Por primera vez desde que tenemos memoria las voces que prevalecen en la
vida pública española son las de personas que saben; por primera vez asistimos
a la abierta celebración del conocimiento y de la experiencia, y al
protagonismo merecido y hasta ahora inédito de esos profesionales de campos
diversos cuya mezcla de máxima cualificación y de coraje civil sostiene siempre
el mecanismo complicado de la entera vida social. En los programas de
televisión donde hasta hace nada reinaban en exclusiva charlistas especializados
en opinar sobre cualquier cosa en cualquier momento, ahora aparecen médicos de
familia, epidemiólogos, funcionarios públicos que se enfrentan a diario a una
enfermedad que lo ha trastocado todo y que en cualquier momento puede atacarlos
a ellos mismos.
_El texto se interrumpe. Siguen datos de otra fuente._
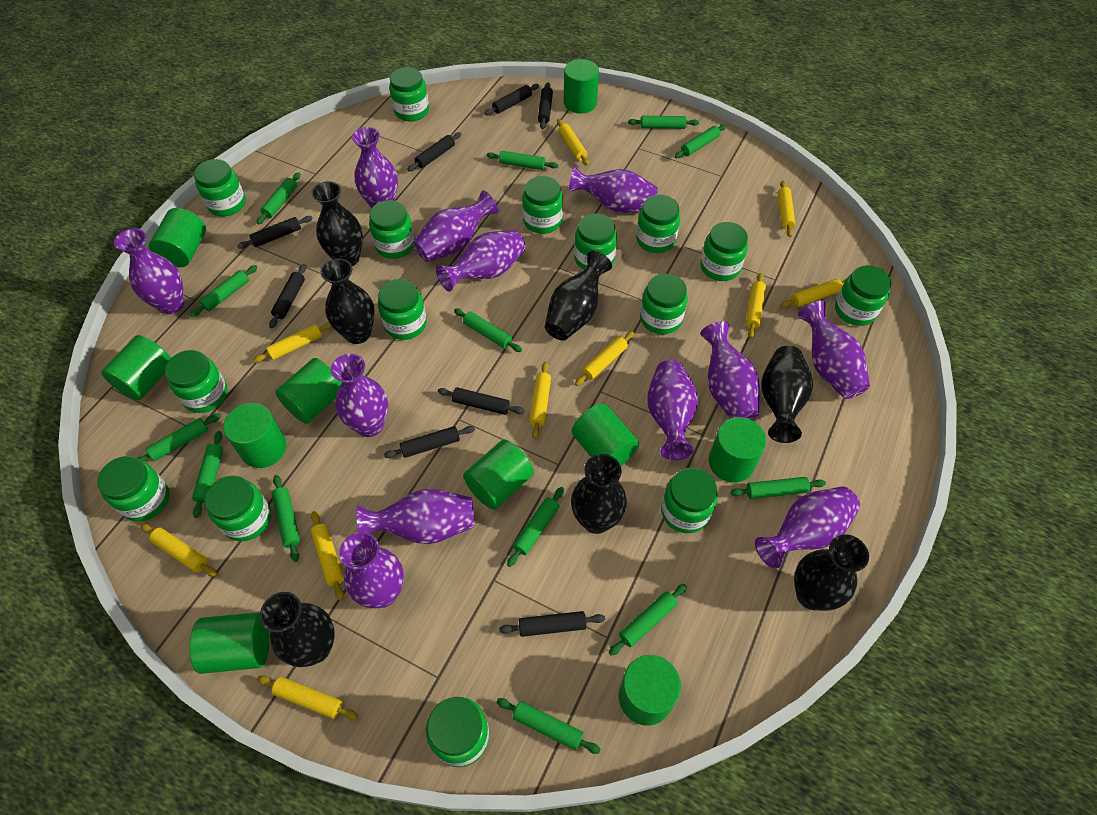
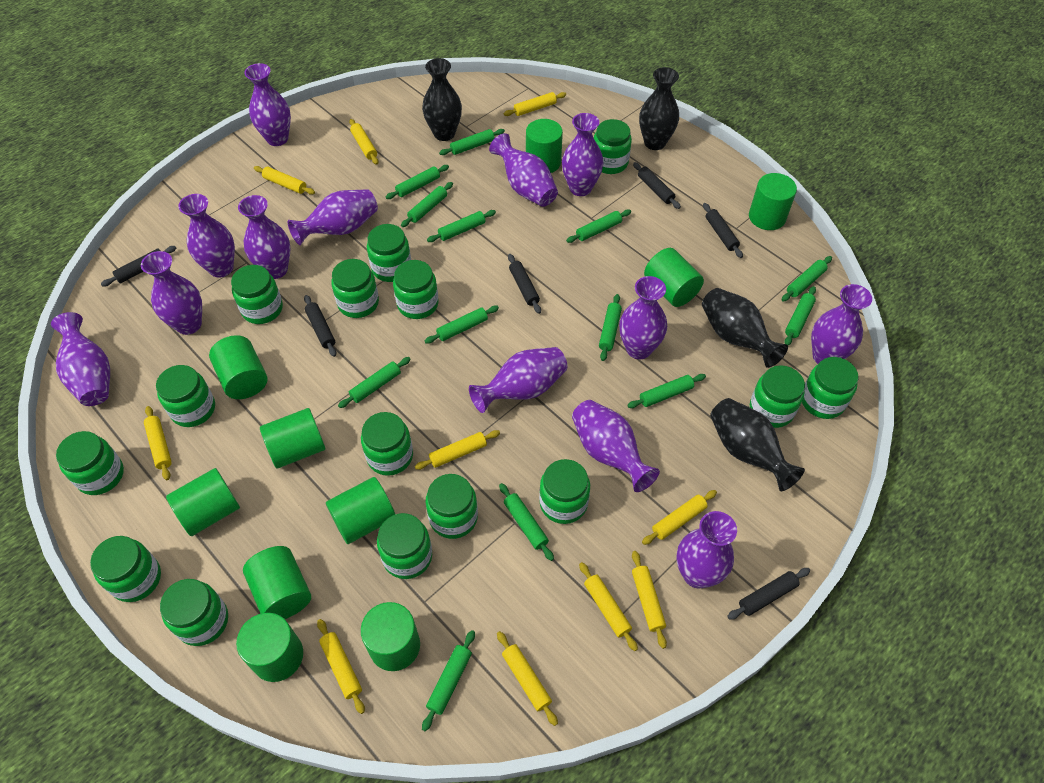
black rolling pin: [237,216,313,249] [269,264,306,328] [384,426,475,458] [407,132,461,172] [438,387,524,415] [484,84,539,115] [499,611,605,637] [538,82,553,129] = 8 -> [101,246,176,287] [304,295,336,357] [508,254,541,314] [633,162,681,209] [703,203,743,258] [727,568,810,620] = 6
black vase: [260,592,335,667] [311,181,363,266] [320,259,375,344] [545,251,612,340] [571,454,627,534] [761,346,813,443] [794,534,869,611] = 7 -> [422,58,462,141] [639,67,679,150] [702,288,788,368] [710,398,805,491] = 4
purple vase: [114,228,184,314] [331,354,388,437] [339,532,404,608] [352,127,398,208] [357,489,474,544] [413,190,498,262] [436,230,526,292] [568,166,658,213] [647,360,698,460] [700,321,760,420] [755,486,860,569] [798,301,870,399] = 12 -> [51,312,110,406] [141,251,202,335] [178,194,235,278] [238,195,291,279] [244,63,291,146] [288,189,378,245] [469,347,567,413] [489,133,558,207] [562,113,604,196] [572,400,660,492] [619,276,667,359] [677,511,737,589] [811,284,872,364] = 13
Cada tarde, a las ocho,
sobre las calles vacías, estalla como una tormenta súbita un aplauso dirigido
no a demagogos embusteros sino a los trabajadores de la sanidad, que hasta ayer
mismo cumplían su tarea acosados por los continuos recortes, la falta de
medios, el desdén a veces agresivo de usuarios caprichosos o quejicas. [...]
La realidad nos ha forzado a situarnos en el terreno hasta ahora muy
descuidado de los hechos: los hechos que se pueden y se deben comprobar y
confirmar, para no confundirlos con delirios o mentiras; los fenómenos que
pueden ser medidos cuantitativamente, con el máximo grado de precisión posible.
Nos habíamos acostumbrado a vivir en la niebla de la opinión, de la diatriba
sobre palabras, del descrédito de lo concreto y comprobable, incluso del
abierto desdén hacia el conocimiento. El espacio público y compartido de lo
real había desaparecido en un torbellino de burbujas privadas, dentro de las
cuales cada uno, con la ayuda de una pantalla de móvil, elaboraba su propia realidad
a medida, su propio universo cuyo protagonista y cuyo centro era él mismo, ella
misma.
[...] entre nosotros la experiencia había
perdido cualquier valor y todo su prestigio, y el conocimiento provocaba recelo
y hasta burla. Cuando todo ha de parecer ostentosamente joven y asociado a la
última novedad tecnológica, la experiencia no sirve para nada, y hasta se
convierte en una desventaja para quien la posee; cuando alguien cree que
puede vivir instalado en la burbuja de su narcisismo [...], el conocimiento
es una sustancia maleable que adquiere la forma que uno desee darle [...].
Ni la izquierda ni la derecha tienen el menor reparo en sustituir el
conocimiento histórico por fábulas patrióticas o leyendas retrospectivas de
victimismo y emancipación.
Curiosamente, en España, la izquierda y la derecha se han puesto siempre de
acuerdo en echar a un lado o arrinconar a las personas dotadas de conocimiento
y experiencia en el ámbito público, y someterlas al control de pseudoexpertos y
enchufados. Maestros y profesores de
instituto llevan décadas sometidos al flagelo de psicopedagogos y de comisarios
políticos; los médicos y los enfermeros en la sanidad pública se han visto
sometidos al capricho y a la inexperiencia de presuntos expertos en gestión o
en recursos humanos cuyo único talento es el de medrar en la maraña de los
cargos políticos.
Nos ha hecho falta una
calamidad como la que
ahora estamos sufriendo para descubrir
de golpe el valor, la urgencia, la importancia suprema del conocimiento sólido
y preciso, para esforzarnos en separar los hechos de los bulos y de la
fantasmagoría y distinguir con nitidez inmediata las voces de las personas que
saben de verdad, las que merecen nuestra admiración y nuestra gratitud por su
heroísmo de servidores públicos. Ahora
nos da algo de vergüenza habernos acostumbrado o resignado durante tanto tiempo
al descrédito del saber, a la celebración de la impostura y la ignorancia.